- Dynamite Location within the state of Washington
- Coordinates: 47°29′46″N 117°27′4″W﻿ / ﻿47.49611°N 117.45111°W
- Country: United States
- State: Washington
- County: Spokane
- Elevation: 2,333 ft (711 m)

Population (2010)
- • Total: 8
- Time zone: UTC-8 (Pacific (PST))
- • Summer (DST): UTC-7 (PDT)
- GNIS feature ID: 1510923

= Dynamite, Washington =

Unincorporated community in Washington, United States

Dynamite is a small unincorporated community in Spokane County, Washington, United States. The elevation of Dynamite is 2,333 feet. It is located about 13 miles south of Downtown Spokane in the Channeled Scablands. There is no real community in Dynamite, and the immediate surrounding area is largely forested or farmland with houses spaced well apart. The James T. Slavin Conservation Area is located a couple of miles to the north.

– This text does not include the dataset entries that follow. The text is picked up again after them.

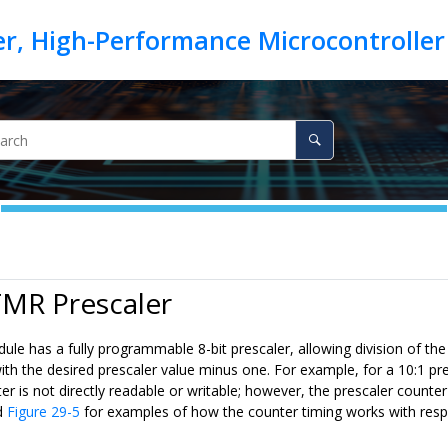
TMR Prescaler
 has a fully programmable 8-bit prescaler, allowing division of the 
h the desired prescaler value minus one. For example, for a 10:1 pre
er is not directly readable or writable; however, the prescaler count
d
Figure 29-5
for examples of how the counter timing works with respe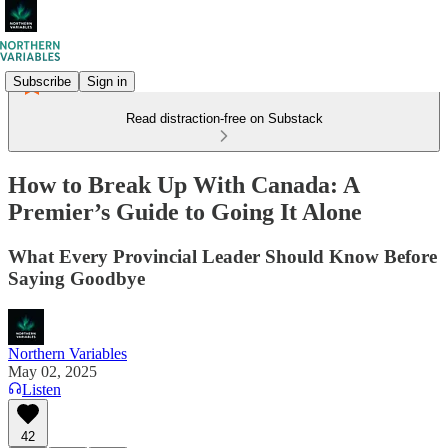
Subscribe
Sign in
Read distraction-free on Substack
How to Break Up With Canada: A
Premier’s Guide to Going It Alone
What Every Provincial Leader Should Know Before
Saying Goodbye
Northern Variables
May 02, 2025
Listen
42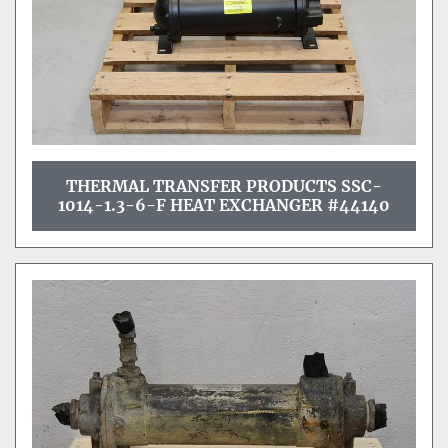
THERMAL TRANSFER PRODUCTS SSC-
1014-1.3-6-F HEAT EXCHANGER #44140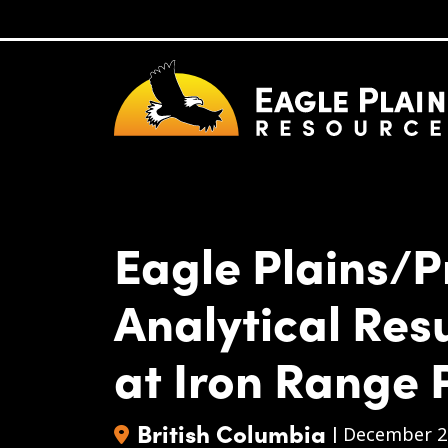
Skip to main content
Eagle Plains/P
Analytical Res
at Iron Range 
British Columbia
|
December 2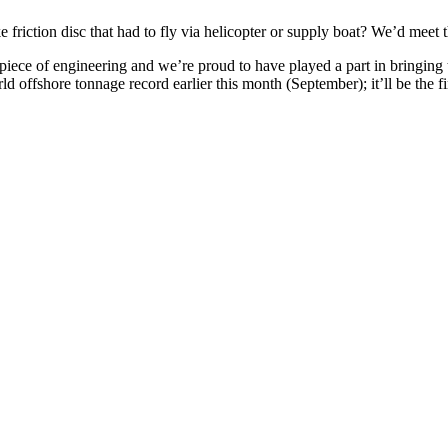
riction disc that had to fly via helicopter or supply boat? We’d meet 
piece of engineering and we’re proud to have played a part in bringing the 
rld offshore tonnage record earlier this month (September); it’ll be the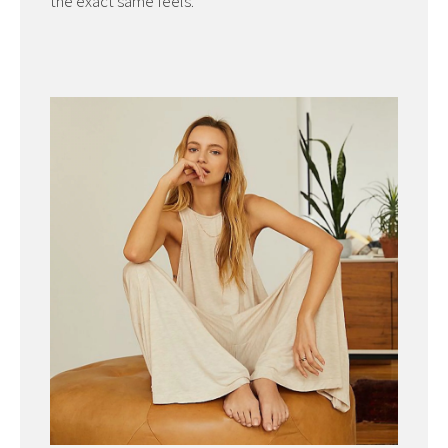
the exact same feels.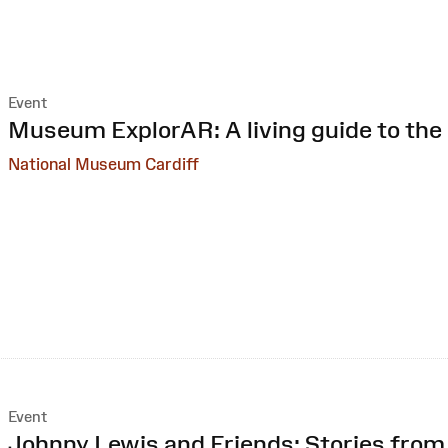
Event
:
Museum ExplorAR: A living guide to the 
National Museum Cardiff
Event
:
Johnny Lewis and Friends: Stories fro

Two roads in the vicinity of Dynamite, Dynamite Lane and Blasted Lane, indicate the general location. A train station and warehouse lay in ruins besides the tracks, Marshall is to the nnw and manufacturered dynamite, this was the storage location. U.S. Route 195 a highway and major north–south thoroughfare stretching from Spokane south through the Palouse to Lewiston, Idaho runs about two miles east of Dynamite's location.